- _WORKING DATA_
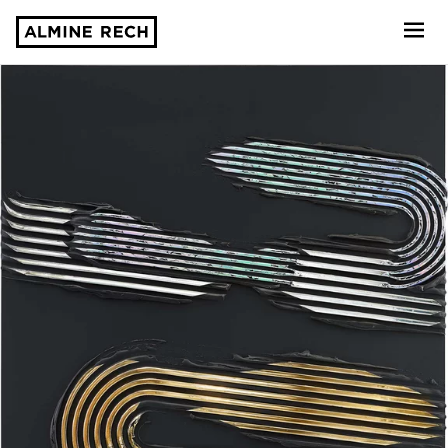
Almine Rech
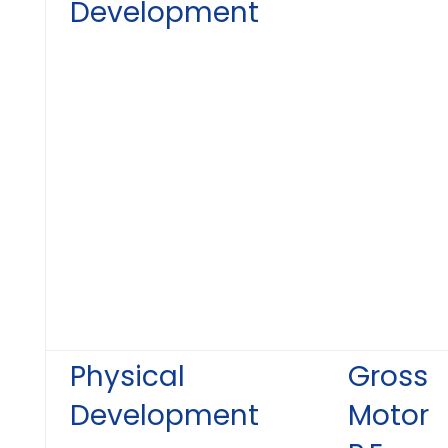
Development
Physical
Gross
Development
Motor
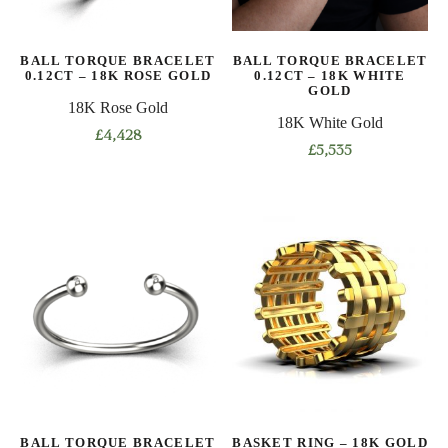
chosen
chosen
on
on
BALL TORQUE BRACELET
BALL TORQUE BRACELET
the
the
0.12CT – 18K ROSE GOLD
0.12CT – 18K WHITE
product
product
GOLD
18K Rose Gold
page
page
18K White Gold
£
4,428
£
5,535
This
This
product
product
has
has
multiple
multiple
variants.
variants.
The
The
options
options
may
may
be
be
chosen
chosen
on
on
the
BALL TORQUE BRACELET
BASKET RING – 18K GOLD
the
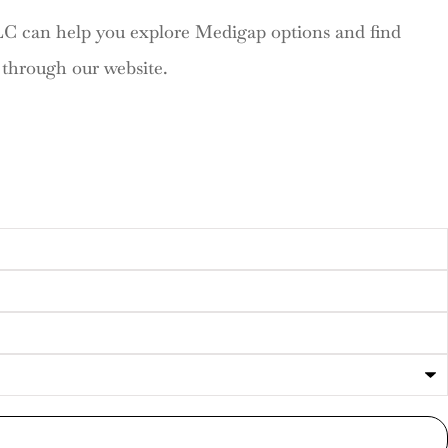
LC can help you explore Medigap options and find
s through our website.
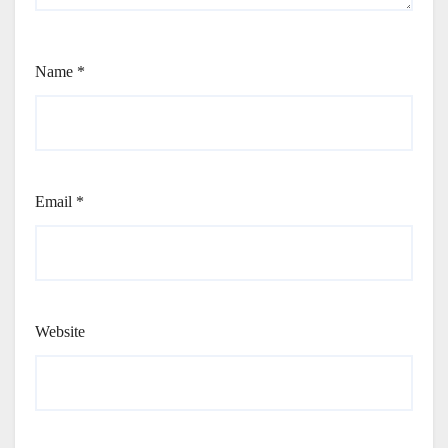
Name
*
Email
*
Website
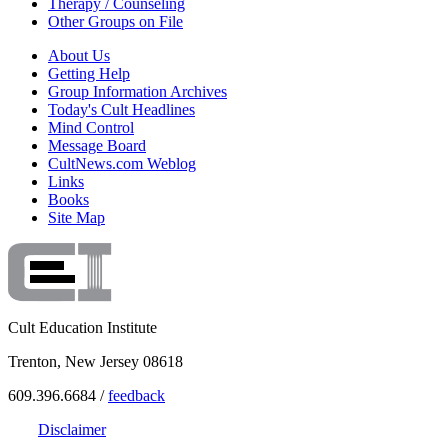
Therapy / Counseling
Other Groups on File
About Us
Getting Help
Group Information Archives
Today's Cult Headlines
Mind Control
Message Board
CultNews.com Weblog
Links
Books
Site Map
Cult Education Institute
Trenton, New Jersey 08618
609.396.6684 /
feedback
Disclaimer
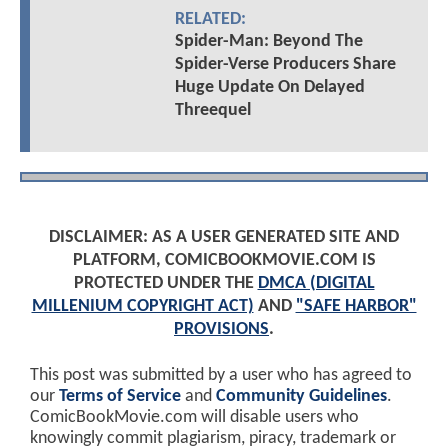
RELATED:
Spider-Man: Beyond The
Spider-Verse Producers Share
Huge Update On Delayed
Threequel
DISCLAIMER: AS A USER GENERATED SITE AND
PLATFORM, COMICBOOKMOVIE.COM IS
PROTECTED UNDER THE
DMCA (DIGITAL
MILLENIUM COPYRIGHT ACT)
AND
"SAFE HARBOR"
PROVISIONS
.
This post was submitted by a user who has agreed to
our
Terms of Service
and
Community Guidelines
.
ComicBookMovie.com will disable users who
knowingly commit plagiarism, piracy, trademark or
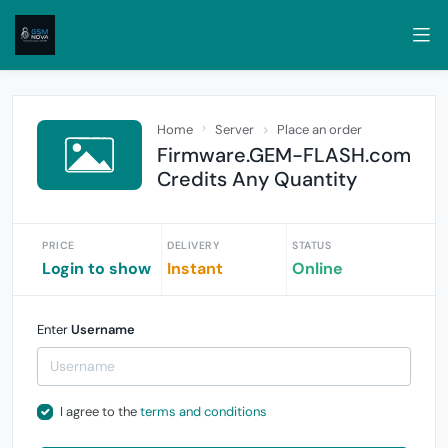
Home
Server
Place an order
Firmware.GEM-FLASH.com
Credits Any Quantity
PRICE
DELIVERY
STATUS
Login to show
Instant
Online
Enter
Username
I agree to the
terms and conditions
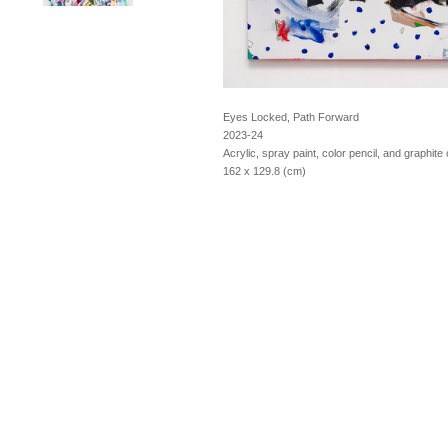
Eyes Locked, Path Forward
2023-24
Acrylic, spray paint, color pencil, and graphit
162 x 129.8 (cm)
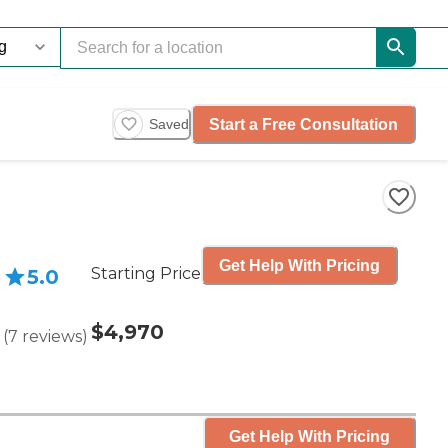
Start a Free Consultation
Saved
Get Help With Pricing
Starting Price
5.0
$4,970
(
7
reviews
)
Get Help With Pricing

- _JOB_
Pictures aside, every entry above must be repeated exactly.

- _OUTPUT_
Almine Rech
Development
Physical
Gross
Development
Motor
chosen
chosen
on
on
BALL TORQUE BRACELET
BALL TORQUE BRACELET
the
the
0.12CT – 18K ROSE GOLD
0.12CT – 18K WHITE
product
product
GOLD
18K Rose Gold
page
page
18K White Gold
£
4,428
£
5,535
This
This
product
product
has
has
multiple
multiple
variants.
variants.
The
The
options
options
may
may
be
be
chosen
chosen
on
on
the
BALL TORQUE BRACELET
BASKET RING – 18K GOLD
the
LC can help you explore Medigap options and find
s through our website.
Name
*
Email
*
Website
Therapy / Counseling
Other Groups on File
About Us
Getting Help
Group Information Archives
Today's Cult Headlines
Mind Control
Message Board
CultNews.com Weblog
Links
Books
Site Map
Cult Education Institute
Trenton, New Jersey 08618
609.396.6684 /
feedback
Disclaimer
RELATED:
Spider-Man: Beyond The
Spider-Verse Producers Share
Huge Update On Delayed
Threequel
DISCLAIMER: AS A USER GENERATED SITE AND
PLATFORM, COMICBOOKMOVIE.COM IS
PROTECTED UNDER THE
DMCA (DIGITAL
MILLENIUM COPYRIGHT ACT)
AND
"SAFE HARBOR"
PROVISIONS
.
This post was submitted by a user who has agreed to
our
Terms of Service
and
Community Guidelines
.
ComicBookMovie.com will disable users who
knowingly commit plagiarism, piracy, trademark or
Home
Server
Place an order
Firmware.GEM-FLASH.com
Credits Any Quantity
PRICE
DELIVERY
STATUS
Login to show
Instant
Online
Enter
Username
I agree to the
terms and conditions
Eyes Locked, Path Forward
2023-24
Acrylic, spray paint, color pencil, and graphit
162 x 129.8 (cm)
Start a Free Consultation
Saved
Get Help With Pricing
Starting Price
5.0
$4,970
(
7
reviews
)
Get Help With Pricing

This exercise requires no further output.